▼

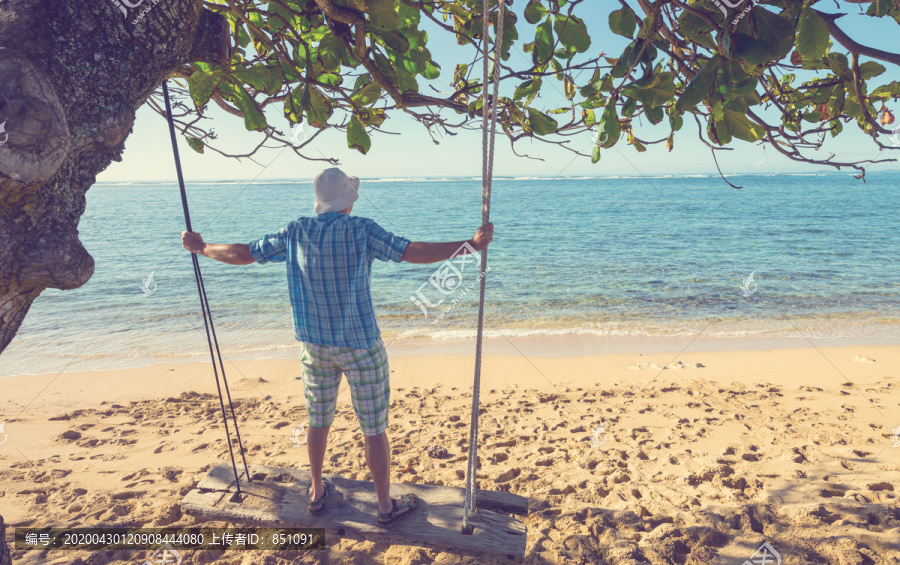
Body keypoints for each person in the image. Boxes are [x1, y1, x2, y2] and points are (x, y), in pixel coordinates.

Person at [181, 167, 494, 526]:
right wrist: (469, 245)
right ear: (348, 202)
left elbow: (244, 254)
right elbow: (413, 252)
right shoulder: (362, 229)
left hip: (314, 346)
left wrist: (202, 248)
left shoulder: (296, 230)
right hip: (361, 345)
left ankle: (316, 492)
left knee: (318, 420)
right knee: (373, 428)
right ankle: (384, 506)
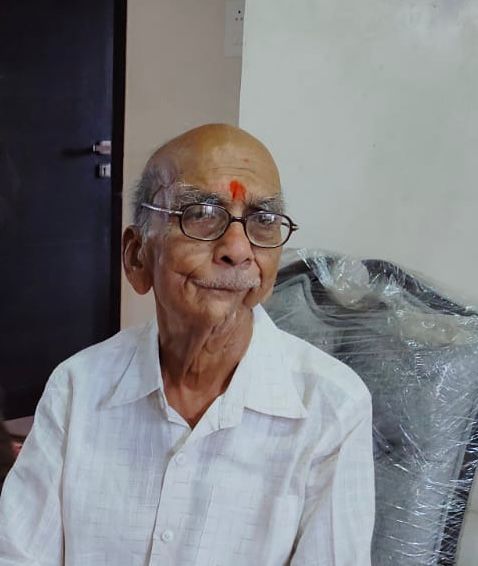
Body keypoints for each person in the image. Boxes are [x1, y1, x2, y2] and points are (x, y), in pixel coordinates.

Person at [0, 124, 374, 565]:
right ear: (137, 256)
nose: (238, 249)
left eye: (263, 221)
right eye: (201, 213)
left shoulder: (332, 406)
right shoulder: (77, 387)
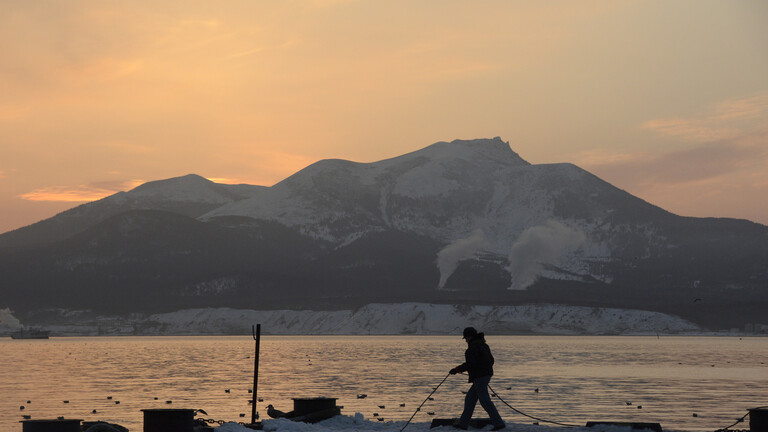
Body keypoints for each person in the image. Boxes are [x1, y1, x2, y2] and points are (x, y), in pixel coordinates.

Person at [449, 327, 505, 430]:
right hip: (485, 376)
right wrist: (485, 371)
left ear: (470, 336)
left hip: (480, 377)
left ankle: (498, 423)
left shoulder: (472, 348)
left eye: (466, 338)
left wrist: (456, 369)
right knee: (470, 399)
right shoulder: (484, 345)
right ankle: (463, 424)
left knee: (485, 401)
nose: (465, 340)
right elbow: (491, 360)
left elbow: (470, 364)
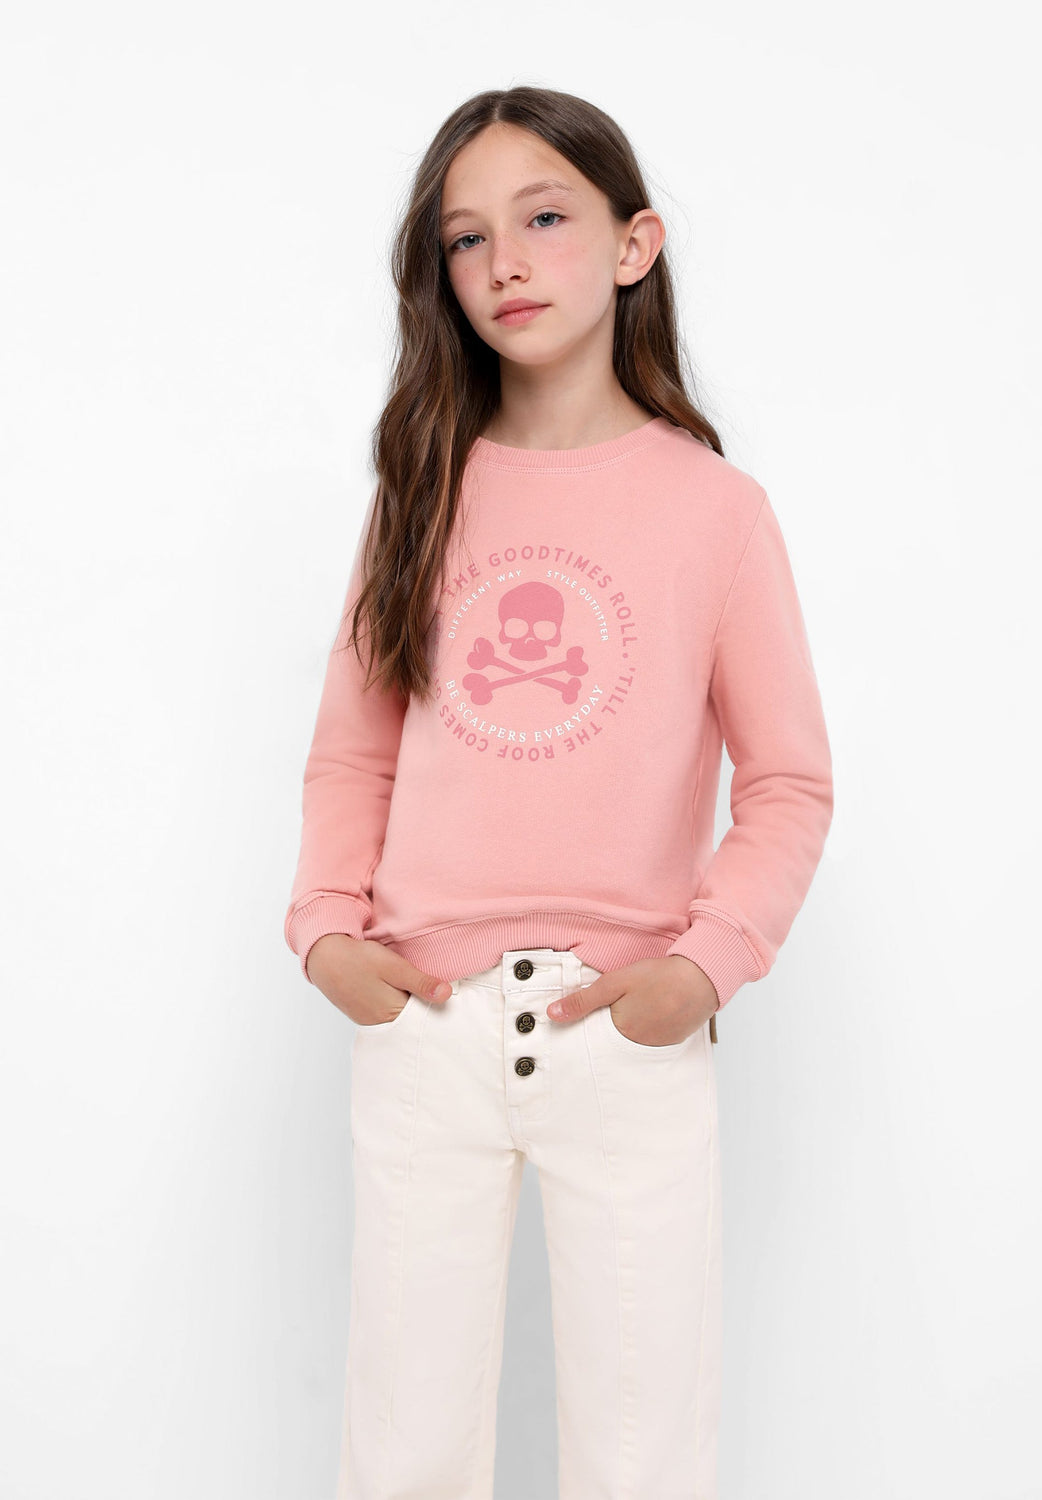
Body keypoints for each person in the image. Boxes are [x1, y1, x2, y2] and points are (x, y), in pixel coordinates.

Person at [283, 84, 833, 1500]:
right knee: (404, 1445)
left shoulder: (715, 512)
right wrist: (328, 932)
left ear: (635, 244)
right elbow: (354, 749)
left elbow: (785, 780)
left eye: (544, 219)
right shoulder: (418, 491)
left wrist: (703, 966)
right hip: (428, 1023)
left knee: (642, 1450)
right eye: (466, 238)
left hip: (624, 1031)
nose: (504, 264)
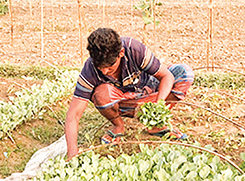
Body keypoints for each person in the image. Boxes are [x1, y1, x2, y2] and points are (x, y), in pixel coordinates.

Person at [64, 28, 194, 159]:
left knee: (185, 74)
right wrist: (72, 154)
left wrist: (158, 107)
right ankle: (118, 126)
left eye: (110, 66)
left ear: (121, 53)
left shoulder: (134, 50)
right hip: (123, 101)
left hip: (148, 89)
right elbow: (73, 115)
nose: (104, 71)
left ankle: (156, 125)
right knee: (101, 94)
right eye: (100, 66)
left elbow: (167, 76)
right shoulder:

▲
▼

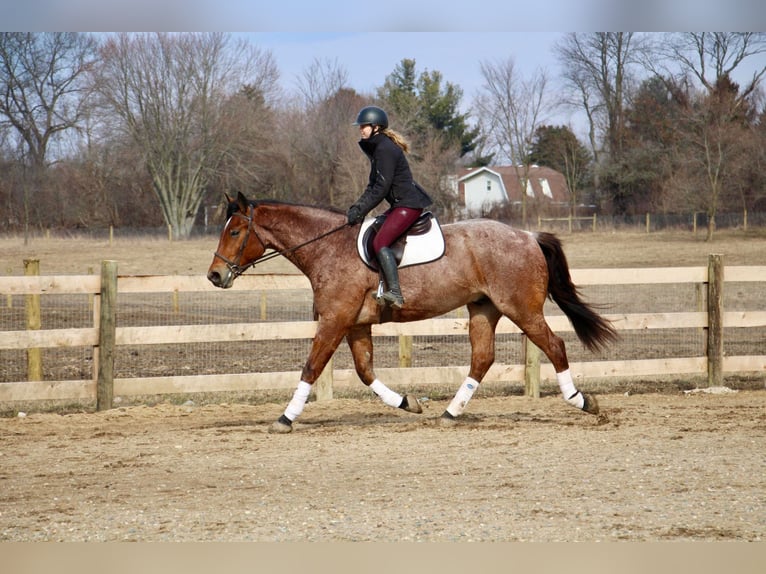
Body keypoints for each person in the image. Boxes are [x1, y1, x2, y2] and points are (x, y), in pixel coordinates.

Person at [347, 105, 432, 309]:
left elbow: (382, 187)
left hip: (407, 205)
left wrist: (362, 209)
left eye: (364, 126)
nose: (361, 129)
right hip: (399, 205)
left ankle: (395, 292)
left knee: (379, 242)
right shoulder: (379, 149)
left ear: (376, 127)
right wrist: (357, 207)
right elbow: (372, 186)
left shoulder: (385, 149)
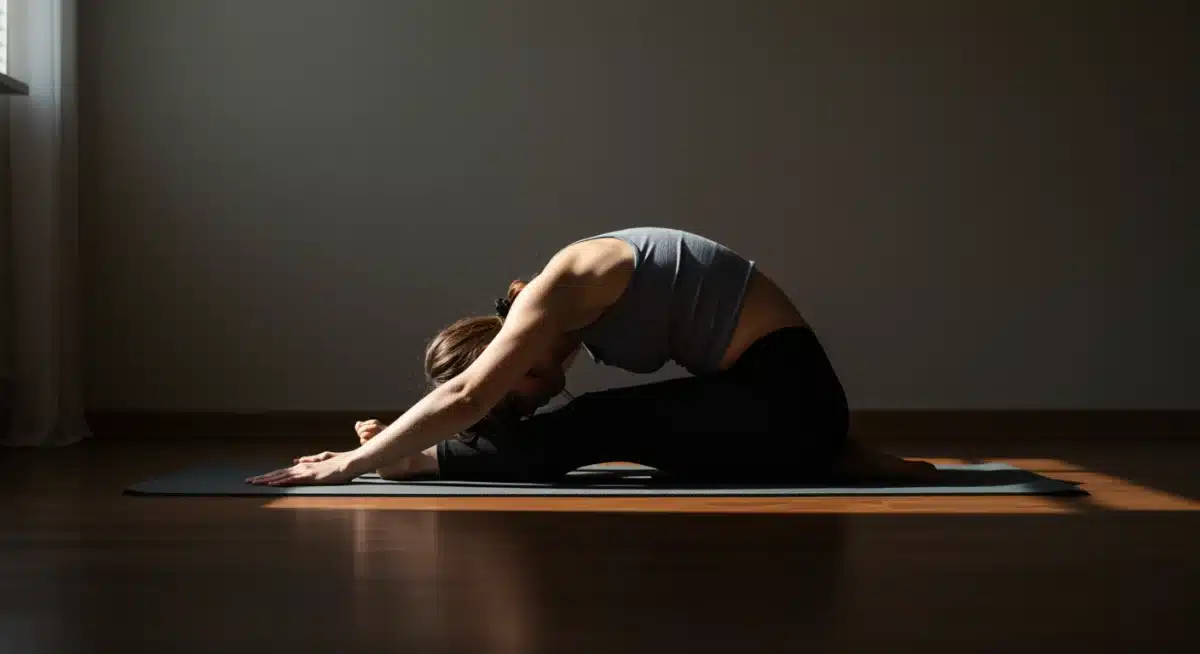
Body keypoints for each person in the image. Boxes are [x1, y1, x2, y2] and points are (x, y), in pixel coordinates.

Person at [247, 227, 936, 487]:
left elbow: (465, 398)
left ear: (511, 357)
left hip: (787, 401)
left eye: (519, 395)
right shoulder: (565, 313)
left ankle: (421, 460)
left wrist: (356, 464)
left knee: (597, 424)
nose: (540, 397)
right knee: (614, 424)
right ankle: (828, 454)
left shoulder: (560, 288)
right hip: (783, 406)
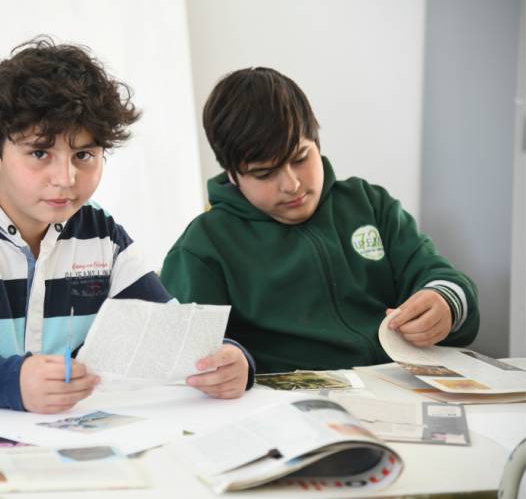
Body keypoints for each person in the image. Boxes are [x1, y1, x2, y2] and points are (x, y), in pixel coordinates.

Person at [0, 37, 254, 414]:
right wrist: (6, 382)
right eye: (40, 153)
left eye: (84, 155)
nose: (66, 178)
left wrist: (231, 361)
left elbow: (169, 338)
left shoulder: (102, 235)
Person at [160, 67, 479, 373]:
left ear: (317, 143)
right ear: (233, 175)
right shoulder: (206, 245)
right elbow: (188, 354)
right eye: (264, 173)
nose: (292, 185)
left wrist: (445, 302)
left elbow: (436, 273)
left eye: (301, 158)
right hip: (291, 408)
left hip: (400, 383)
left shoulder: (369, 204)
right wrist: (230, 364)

▲

What you have to do ::
Print nothing except the lines above from the one containing "left wrist: (202, 248)" down to the one containing "right eye: (201, 213)", both included, exactly as written and free of pictures.

Task answer ::
left wrist: (202, 248)
left shoulder: (296, 230)
right hip: (361, 345)
left ankle: (316, 492)
left knee: (318, 420)
right knee: (373, 428)
right ankle: (384, 506)
Body keypoints for each person in the image. Boxes are [x1, y1, x2, y2] and points are (x, y), in pixel coordinates.

Person at [0, 124, 374, 565]:
right ear: (137, 256)
nose: (238, 249)
left eye: (263, 221)
right eye: (201, 213)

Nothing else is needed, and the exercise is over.